** START OF Supplied data **
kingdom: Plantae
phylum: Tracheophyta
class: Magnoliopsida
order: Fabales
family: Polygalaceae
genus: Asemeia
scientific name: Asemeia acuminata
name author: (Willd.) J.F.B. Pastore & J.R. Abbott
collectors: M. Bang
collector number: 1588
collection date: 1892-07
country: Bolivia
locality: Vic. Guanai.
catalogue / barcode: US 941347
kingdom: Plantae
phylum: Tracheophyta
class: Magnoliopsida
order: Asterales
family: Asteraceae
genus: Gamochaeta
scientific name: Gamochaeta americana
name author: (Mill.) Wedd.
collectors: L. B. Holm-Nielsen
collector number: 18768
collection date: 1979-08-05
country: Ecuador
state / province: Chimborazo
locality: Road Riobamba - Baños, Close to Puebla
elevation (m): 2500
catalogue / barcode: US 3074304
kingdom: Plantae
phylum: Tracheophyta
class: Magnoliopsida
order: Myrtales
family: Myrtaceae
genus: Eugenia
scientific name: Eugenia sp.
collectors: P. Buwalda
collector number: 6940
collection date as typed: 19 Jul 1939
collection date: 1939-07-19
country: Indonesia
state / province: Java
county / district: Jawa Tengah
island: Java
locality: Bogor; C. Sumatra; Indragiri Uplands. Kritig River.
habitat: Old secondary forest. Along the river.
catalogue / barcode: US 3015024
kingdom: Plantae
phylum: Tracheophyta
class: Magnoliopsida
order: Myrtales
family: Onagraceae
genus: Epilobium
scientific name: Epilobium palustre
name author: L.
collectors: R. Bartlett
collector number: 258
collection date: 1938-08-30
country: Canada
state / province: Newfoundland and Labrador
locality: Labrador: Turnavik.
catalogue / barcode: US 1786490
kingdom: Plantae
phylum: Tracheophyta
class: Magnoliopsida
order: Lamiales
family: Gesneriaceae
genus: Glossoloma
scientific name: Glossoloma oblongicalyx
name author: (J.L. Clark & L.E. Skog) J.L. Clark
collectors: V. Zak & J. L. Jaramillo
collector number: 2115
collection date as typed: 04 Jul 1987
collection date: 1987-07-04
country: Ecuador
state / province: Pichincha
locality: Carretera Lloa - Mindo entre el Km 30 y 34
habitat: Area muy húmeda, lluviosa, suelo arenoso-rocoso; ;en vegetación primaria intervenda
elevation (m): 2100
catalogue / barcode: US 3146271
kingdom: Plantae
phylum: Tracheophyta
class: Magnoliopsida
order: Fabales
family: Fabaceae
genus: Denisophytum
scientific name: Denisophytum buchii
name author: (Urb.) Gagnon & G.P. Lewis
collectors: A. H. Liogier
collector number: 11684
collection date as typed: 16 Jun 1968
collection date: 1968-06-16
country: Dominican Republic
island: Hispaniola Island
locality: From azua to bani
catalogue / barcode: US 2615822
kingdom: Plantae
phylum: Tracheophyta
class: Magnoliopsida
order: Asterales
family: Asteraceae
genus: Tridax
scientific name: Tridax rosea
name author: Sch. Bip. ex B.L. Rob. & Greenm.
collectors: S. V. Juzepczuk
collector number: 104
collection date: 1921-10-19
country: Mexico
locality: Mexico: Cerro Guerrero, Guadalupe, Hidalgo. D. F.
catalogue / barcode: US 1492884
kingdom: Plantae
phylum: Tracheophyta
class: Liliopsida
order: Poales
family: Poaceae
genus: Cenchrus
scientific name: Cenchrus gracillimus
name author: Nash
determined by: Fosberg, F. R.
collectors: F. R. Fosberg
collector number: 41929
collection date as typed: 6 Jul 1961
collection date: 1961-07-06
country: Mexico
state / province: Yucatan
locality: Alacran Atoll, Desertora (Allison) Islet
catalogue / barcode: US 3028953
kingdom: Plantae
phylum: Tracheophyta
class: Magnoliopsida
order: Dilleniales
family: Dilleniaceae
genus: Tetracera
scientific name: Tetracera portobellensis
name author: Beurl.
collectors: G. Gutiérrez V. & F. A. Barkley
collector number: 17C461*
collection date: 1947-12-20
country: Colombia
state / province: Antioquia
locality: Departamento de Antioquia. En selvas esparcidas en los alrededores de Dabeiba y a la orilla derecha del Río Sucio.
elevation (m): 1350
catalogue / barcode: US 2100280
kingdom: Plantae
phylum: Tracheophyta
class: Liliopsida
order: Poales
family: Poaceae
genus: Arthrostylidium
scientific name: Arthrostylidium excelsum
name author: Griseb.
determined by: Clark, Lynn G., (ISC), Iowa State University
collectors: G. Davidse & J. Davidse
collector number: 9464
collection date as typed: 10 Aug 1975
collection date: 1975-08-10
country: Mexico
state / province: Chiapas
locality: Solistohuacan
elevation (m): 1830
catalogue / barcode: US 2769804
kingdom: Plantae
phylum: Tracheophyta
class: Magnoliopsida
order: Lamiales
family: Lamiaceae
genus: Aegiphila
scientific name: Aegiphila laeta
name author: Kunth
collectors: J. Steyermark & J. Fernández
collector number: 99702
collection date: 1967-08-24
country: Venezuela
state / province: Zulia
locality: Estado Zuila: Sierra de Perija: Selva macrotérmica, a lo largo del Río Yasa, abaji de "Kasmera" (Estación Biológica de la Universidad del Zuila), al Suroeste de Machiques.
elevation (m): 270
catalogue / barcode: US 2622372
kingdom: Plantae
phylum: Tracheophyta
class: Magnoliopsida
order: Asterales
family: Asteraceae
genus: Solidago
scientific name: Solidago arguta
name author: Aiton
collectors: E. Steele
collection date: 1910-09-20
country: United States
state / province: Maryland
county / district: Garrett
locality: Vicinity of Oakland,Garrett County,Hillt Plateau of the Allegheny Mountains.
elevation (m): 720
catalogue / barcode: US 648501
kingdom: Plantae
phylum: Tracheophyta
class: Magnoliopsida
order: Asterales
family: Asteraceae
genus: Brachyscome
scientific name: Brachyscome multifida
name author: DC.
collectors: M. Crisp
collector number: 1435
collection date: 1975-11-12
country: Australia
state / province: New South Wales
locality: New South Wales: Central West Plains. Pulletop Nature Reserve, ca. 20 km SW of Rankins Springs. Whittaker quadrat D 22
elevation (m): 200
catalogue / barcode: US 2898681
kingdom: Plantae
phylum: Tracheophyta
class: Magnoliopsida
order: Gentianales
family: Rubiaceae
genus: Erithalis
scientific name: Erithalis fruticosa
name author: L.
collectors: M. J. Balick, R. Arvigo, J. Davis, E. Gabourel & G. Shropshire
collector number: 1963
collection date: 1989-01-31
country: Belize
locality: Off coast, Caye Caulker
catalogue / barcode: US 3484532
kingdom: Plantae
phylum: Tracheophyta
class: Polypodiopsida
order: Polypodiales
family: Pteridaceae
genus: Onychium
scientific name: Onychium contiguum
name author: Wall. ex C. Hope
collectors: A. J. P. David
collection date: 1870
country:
** END OF Supplied data **
**Given request**
Rename "catalogue / barcode" to "catalog number" in every entry of the listing above, and write the listing out again with nothing else changed.

**Final result**
kingdom: Plantae
phylum: Tracheophyta
class: Magnoliopsida
order: Fabales
family: Polygalaceae
genus: Asemeia
scientific name: Asemeia acuminata
name author: (Willd.) J.F.B. Pastore & J.R. Abbott
collectors: M. Bang
collector number: 1588
collection date: 1892-07
country: Bolivia
locality: Vic. Guanai.
catalog number: US 941347
kingdom: Plantae
phylum: Tracheophyta
class: Magnoliopsida
order: Asterales
family: Asteraceae
genus: Gamochaeta
scientific name: Gamochaeta americana
name author: (Mill.) Wedd.
collectors: L. B. Holm-Nielsen
collector number: 18768
collection date: 1979-08-05
country: Ecuador
state / province: Chimborazo
locality: Road Riobamba - Baños, Close to Puebla
elevation (m): 2500
catalog number: US 3074304
kingdom: Plantae
phylum: Tracheophyta
class: Magnoliopsida
order: Myrtales
family: Myrtaceae
genus: Eugenia
scientific name: Eugenia sp.
collectors: P. Buwalda
collector number: 6940
collection date as typed: 19 Jul 1939
collection date: 1939-07-19
country: Indonesia
state / province: Java
county / district: Jawa Tengah
island: Java
locality: Bogor; C. Sumatra; Indragiri Uplands. Kritig River.
habitat: Old secondary forest. Along the river.
catalog number: US 3015024
kingdom: Plantae
phylum: Tracheophyta
class: Magnoliopsida
order: Myrtales
family: Onagraceae
genus: Epilobium
scientific name: Epilobium palustre
name author: L.
collectors: R. Bartlett
collector number: 258
collection date: 1938-08-30
country: Canada
state / province: Newfoundland and Labrador
locality: Labrador: Turnavik.
catalog number: US 1786490
kingdom: Plantae
phylum: Tracheophyta
class: Magnoliopsida
order: Lamiales
family: Gesneriaceae
genus: Glossoloma
scientific name: Glossoloma oblongicalyx
name author: (J.L. Clark & L.E. Skog) J.L. Clark
collectors: V. Zak & J. L. Jaramillo
collector number: 2115
collection date as typed: 04 Jul 1987
collection date: 1987-07-04
country: Ecuador
state / province: Pichincha
locality: Carretera Lloa - Mindo entre el Km 30 y 34
habitat: Area muy húmeda, lluviosa, suelo arenoso-rocoso; ;en vegetación primaria intervenda
elevation (m): 2100
catalog number: US 3146271
kingdom: Plantae
phylum: Tracheophyta
class: Magnoliopsida
order: Fabales
family: Fabaceae
genus: Denisophytum
scientific name: Denisophytum buchii
name author: (Urb.) Gagnon & G.P. Lewis
collectors: A. H. Liogier
collector number: 11684
collection date as typed: 16 Jun 1968
collection date: 1968-06-16
country: Dominican Republic
island: Hispaniola Island
locality: From azua to bani
catalog number: US 2615822
kingdom: Plantae
phylum: Tracheophyta
class: Magnoliopsida
order: Asterales
family: Asteraceae
genus: Tridax
scientific name: Tridax rosea
name author: Sch. Bip. ex B.L. Rob. & Greenm.
collectors: S. V. Juzepczuk
collector number: 104
collection date: 1921-10-19
country: Mexico
locality: Mexico: Cerro Guerrero, Guadalupe, Hidalgo. D. F.
catalog number: US 1492884
kingdom: Plantae
phylum: Tracheophyta
class: Liliopsida
order: Poales
family: Poaceae
genus: Cenchrus
scientific name: Cenchrus gracillimus
name author: Nash
determined by: Fosberg, F. R.
collectors: F. R. Fosberg
collector number: 41929
collection date as typed: 6 Jul 1961
collection date: 1961-07-06
country: Mexico
state / province: Yucatan
locality: Alacran Atoll, Desertora (Allison) Islet
catalog number: US 3028953
kingdom: Plantae
phylum: Tracheophyta
class: Magnoliopsida
order: Dilleniales
family: Dilleniaceae
genus: Tetracera
scientific name: Tetracera portobellensis
name author: Beurl.
collectors: G. Gutiérrez V. & F. A. Barkley
collector number: 17C461*
collection date: 1947-12-20
country: Colombia
state / province: Antioquia
locality: Departamento de Antioquia. En selvas esparcidas en los alrededores de Dabeiba y a la orilla derecha del Río Sucio.
elevation (m): 1350
catalog number: US 2100280
kingdom: Plantae
phylum: Tracheophyta
class: Liliopsida
order: Poales
family: Poaceae
genus: Arthrostylidium
scientific name: Arthrostylidium excelsum
name author: Griseb.
determined by: Clark, Lynn G., (ISC), Iowa State University
collectors: G. Davidse & J. Davidse
collector number: 9464
collection date as typed: 10 Aug 1975
collection date: 1975-08-10
country: Mexico
state / province: Chiapas
locality: Solistohuacan
elevation (m): 1830
catalog number: US 2769804
kingdom: Plantae
phylum: Tracheophyta
class: Magnoliopsida
order: Lamiales
family: Lamiaceae
genus: Aegiphila
scientific name: Aegiphila laeta
name author: Kunth
collectors: J. Steyermark & J. Fernández
collector number: 99702
collection date: 1967-08-24
country: Venezuela
state / province: Zulia
locality: Estado Zuila: Sierra de Perija: Selva macrotérmica, a lo largo del Río Yasa, abaji de "Kasmera" (Estación Biológica de la Universidad del Zuila), al Suroeste de Machiques.
elevation (m): 270
catalog number: US 2622372
kingdom: Plantae
phylum: Tracheophyta
class: Magnoliopsida
order: Asterales
family: Asteraceae
genus: Solidago
scientific name: Solidago arguta
name author: Aiton
collectors: E. Steele
collection date: 1910-09-20
country: United States
state / province: Maryland
county / district: Garrett
locality: Vicinity of Oakland,Garrett County,Hillt Plateau of the Allegheny Mountains.
elevation (m): 720
catalog number: US 648501
kingdom: Plantae
phylum: Tracheophyta
class: Magnoliopsida
order: Asterales
family: Asteraceae
genus: Brachyscome
scientific name: Brachyscome multifida
name author: DC.
collectors: M. Crisp
collector number: 1435
collection date: 1975-11-12
country: Australia
state / province: New South Wales
locality: New South Wales: Central West Plains. Pulletop Nature Reserve, ca. 20 km SW of Rankins Springs. Whittaker quadrat D 22
elevation (m): 200
catalog number: US 2898681
kingdom: Plantae
phylum: Tracheophyta
class: Magnoliopsida
order: Gentianales
family: Rubiaceae
genus: Erithalis
scientific name: Erithalis fruticosa
name author: L.
collectors: M. J. Balick, R. Arvigo, J. Davis, E. Gabourel & G. Shropshire
collector number: 1963
collection date: 1989-01-31
country: Belize
locality: Off coast, Caye Caulker
catalog number: US 3484532
kingdom: Plantae
phylum: Tracheophyta
class: Polypodiopsida
order: Polypodiales
family: Pteridaceae
genus: Onychium
scientific name: Onychium contiguum
name author: Wall. ex C. Hope
collectors: A. J. P. David
collection date: 1870
country:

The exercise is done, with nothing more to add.